What you should do. A full, word-for-word copy of the listing below is needed; leave the images out of it.
++++ Provided data
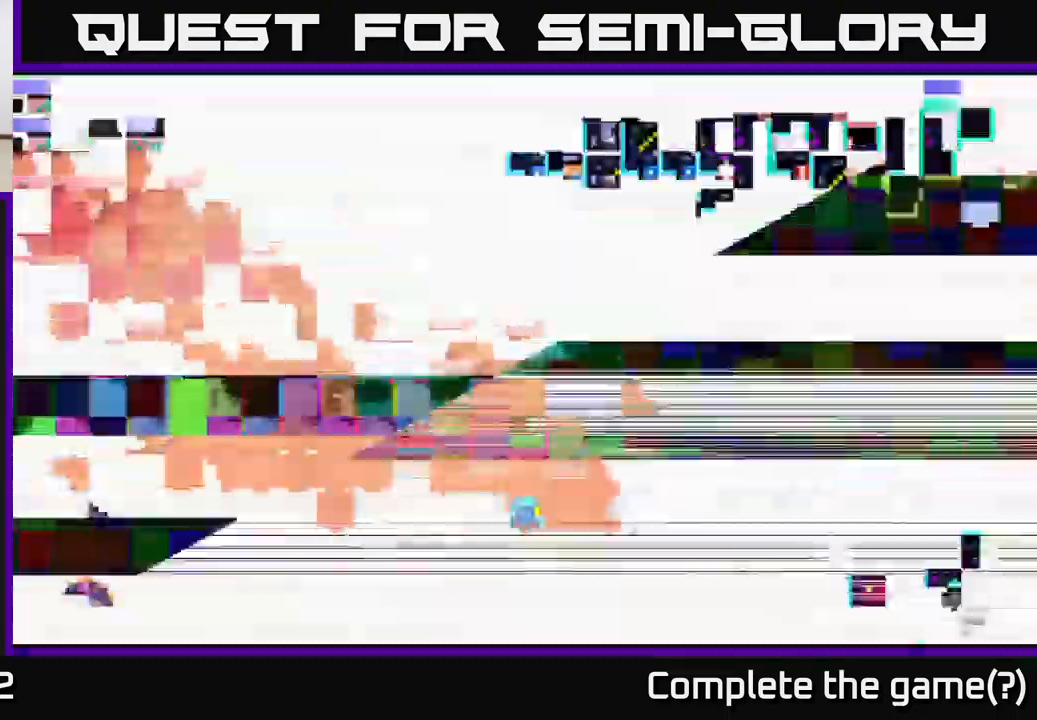
{"buttons": [], "left_stick": "center", "right_stick": "center", "events": [[117, "left_stick", "left"], [400, "left_stick", "center"]]}
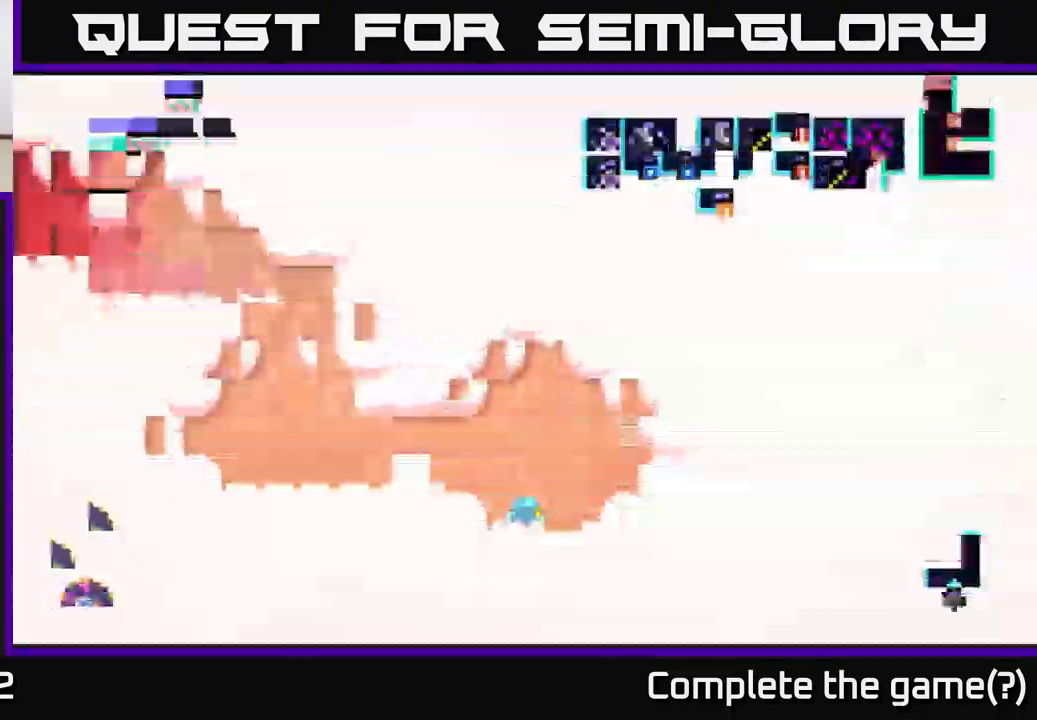
{"buttons": [], "left_stick": "left", "right_stick": "center", "events": [[333, "left_stick", "left"]]}
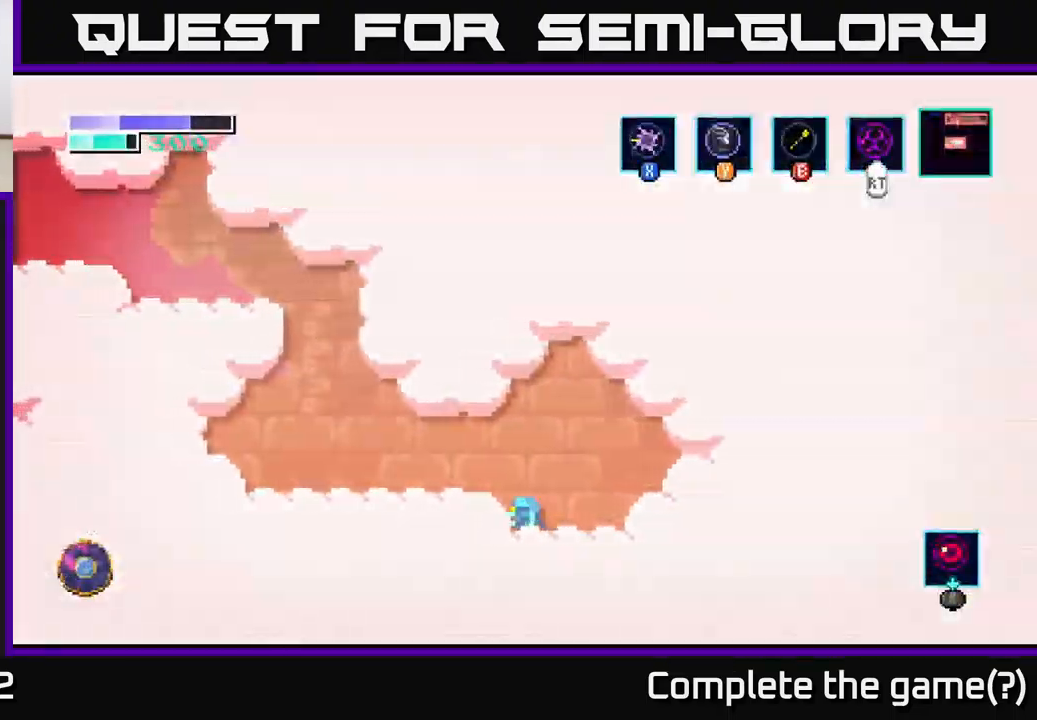
{"buttons": [], "left_stick": "left", "right_stick": "center", "events": [[50, "A", "down"], [217, "A", "up"]]}
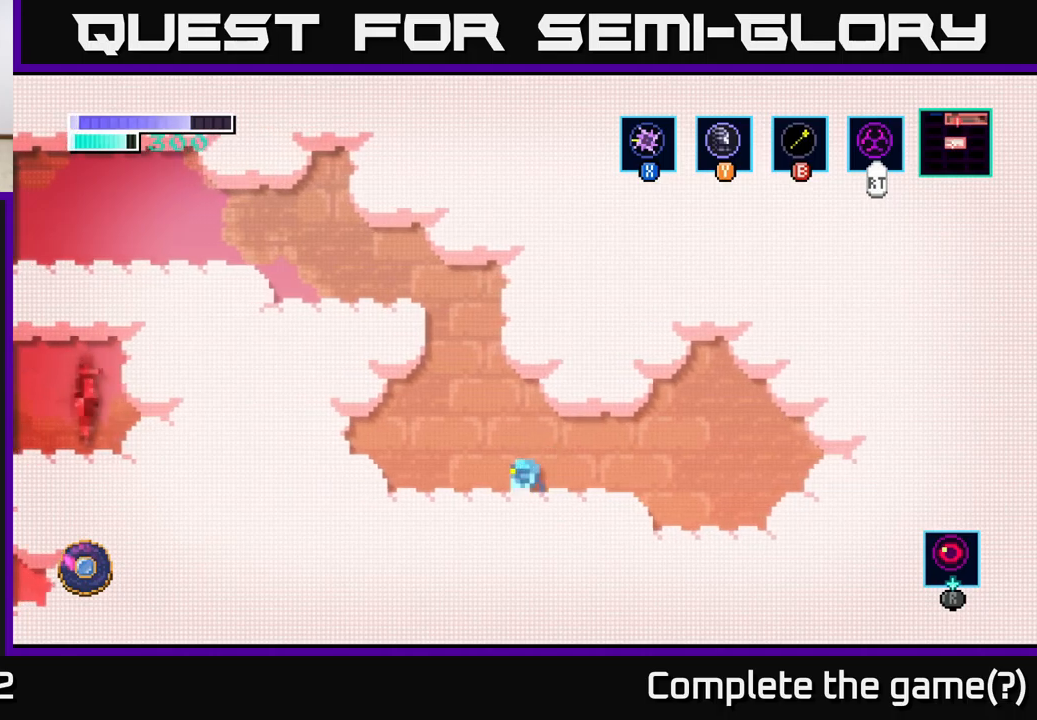
{"buttons": ["B"], "left_stick": "up-left", "right_stick": "center", "events": [[100, "A", "down"], [117, "left_stick", "center"], [350, "left_stick", "up-left"], [417, "A", "up"], [434, "B", "down"]]}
++++++++
Exercise answer.
{"buttons": [], "left_stick": "center", "right_stick": "center", "events": [[117, "left_stick", "left"], [400, "left_stick", "center"]]}
{"buttons": [], "left_stick": "left", "right_stick": "center", "events": [[333, "left_stick", "left"]]}
{"buttons": [], "left_stick": "left", "right_stick": "center", "events": [[50, "A", "down"], [217, "A", "up"]]}
{"buttons": ["B"], "left_stick": "up-left", "right_stick": "center", "events": [[100, "A", "down"], [117, "left_stick", "center"], [350, "left_stick", "up-left"], [417, "A", "up"], [434, "B", "down"]]}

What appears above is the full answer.